After a rather entertaining scene of watching the orks getting chased by their own war beasts, the grassland once again quieted down and the night was once again very silent and peaceful. This silence lasted even when a yellow pegasus came sprinting to the group.

"I did it! I did it! I told those squiggoths that there was that a huge squiggoth-eating monster showed up." She said.
"Likely story." Jonah said. "Should we call it a night?"

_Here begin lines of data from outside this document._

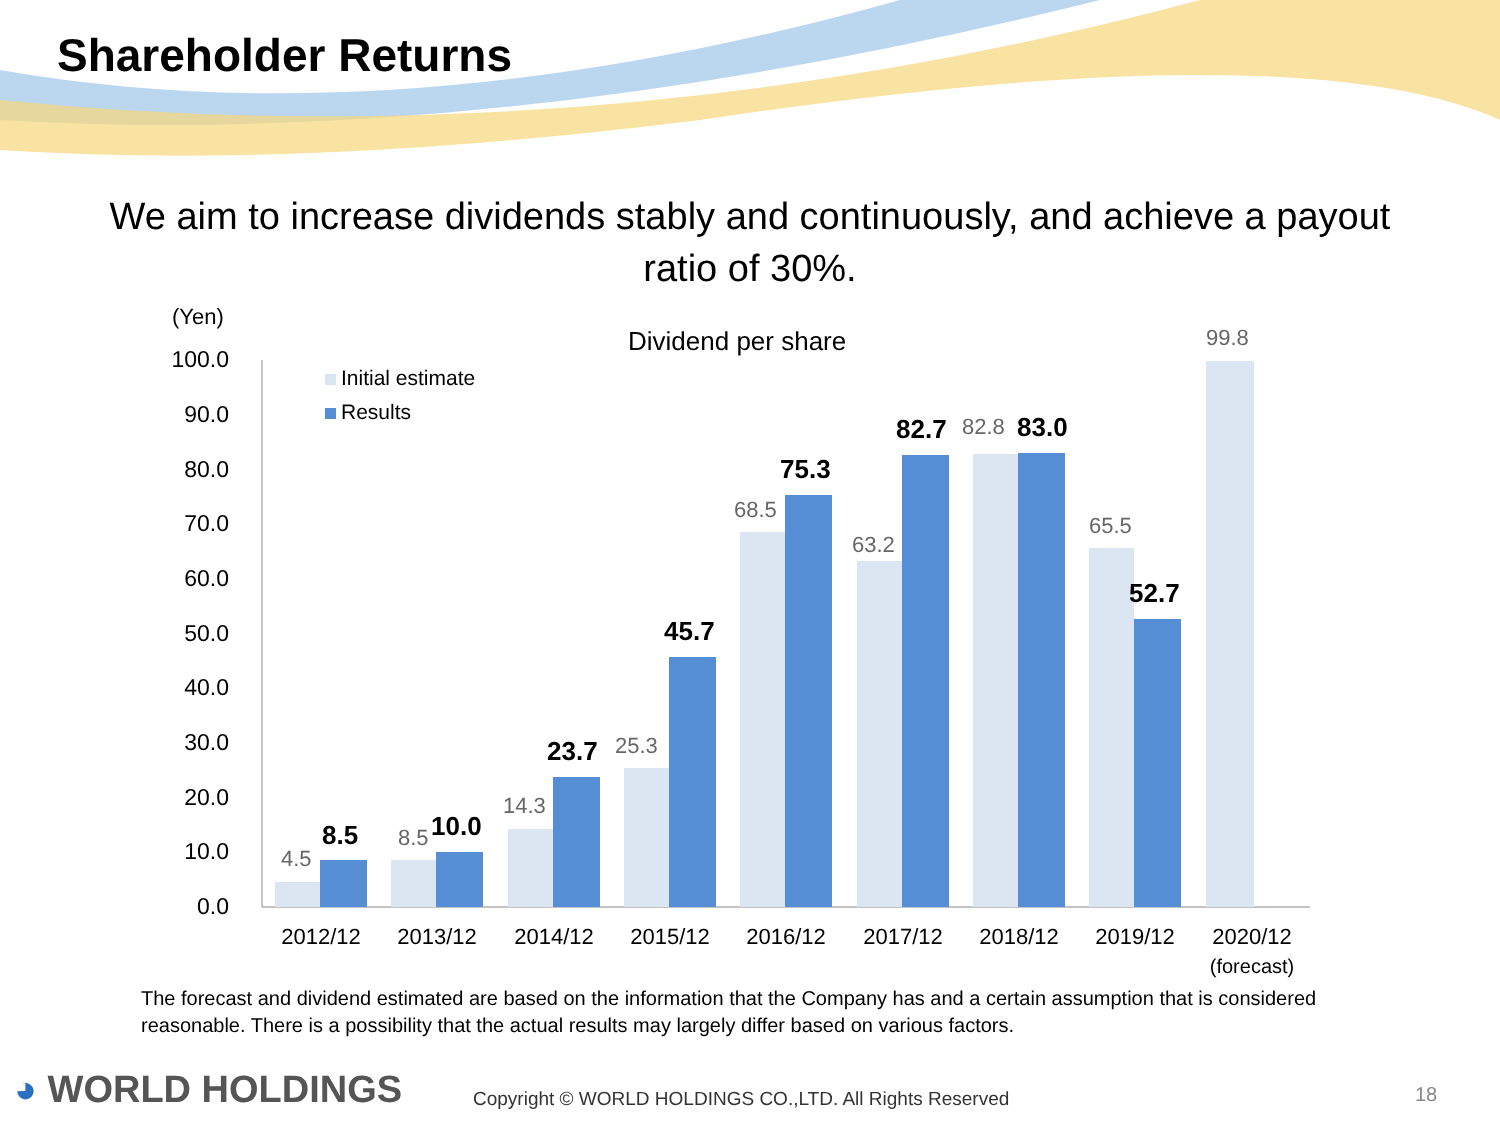Shareholder Returns
We aim to increase dividends stably and continuously, and achieve a payout ratio of 30%.
(Yen)
Dividend per share
100.0
90.0
80.0
70.0
60.0
50.0
40.0
30.0
20.0
10.0
0.0
Initial estimate
Results
4.5
8.5
14.3
25.3
68.5
63.2
82.8
65.5
99.8
8.5
10.0
23.7
45.7
75.3
82.7
83.0
52.7
2012/12
2013/12
2014/12
2015/12
2016/12
2017/12
2018/12
2019/12
2020/12
(forecast)
The forecast and dividend estimated are based on the information that the Company has and a certain assumption that is considered reasonable. There is a possibility that the actual results may largely differ based on various factors.
◕ WORLD HOLDINGS
Copyright © WORLD HOLDINGS CO.,LTD. All Rights Reserved
18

"I was planning on killing Gorgutz himself. But Captain Thule would have my head if I was to take his kill." Cyrus said. "Time we moved back."
"Interesting night wouldn't you say?" Twilight laughed nervously. "I think I killed something....."
"You'll have to get used to it if you want to live." Cyrus said.
"That's never been the case! Dying for others isn't something that happens a lot either. Like that Emperor of yours... Princess Celestia would rather die then to be forced to watch as 1,000 of her royal subjects die each day."
"If the Emperor dies, we all die." Jonah said. "The forces of chaos will then have their victory. We cannot allow that. There will be a time on your planet when that you all will have to make sacrifices. Whether or not you're ready. I think we all know the answer."
"I hope.... I didn't hurt anyone." Fluttershy said obliviously.
"You probably saved our lives from those orks." Thaddeus said. "You did well."
Fluttershy grinned as Twilight could only shake her head and frown. Thinking what Equestria has begun to come to.





"Wat do we do now boss? We aint got no squigoths anymore."
"Den we rely on dem tanks and whatever when we foight! It will be one good WAAAAGHHH I will make this into. I know one of dos humie bosses! He ruined me WAAAAAGGGGHHH on kronus! I ought to teach 'im good an proper on how not to ruin my WAAAAAGGGGHHHH. You hear that space marine?! I's coming for ya head!"
"A humie boss without 'is boys. Dat ain't right!"
"Ya git! Humie bosses don't need dier boys! Makes it easier for me to take his 'ead!"
"Den shouldn't this be easy? He's got no boys but dose punies!"
"No ya git! Cause these bosses know how ter fight! Now let's get ready cuz tomorrow I got to start a WAAAAAGGGGHHH good an proper!"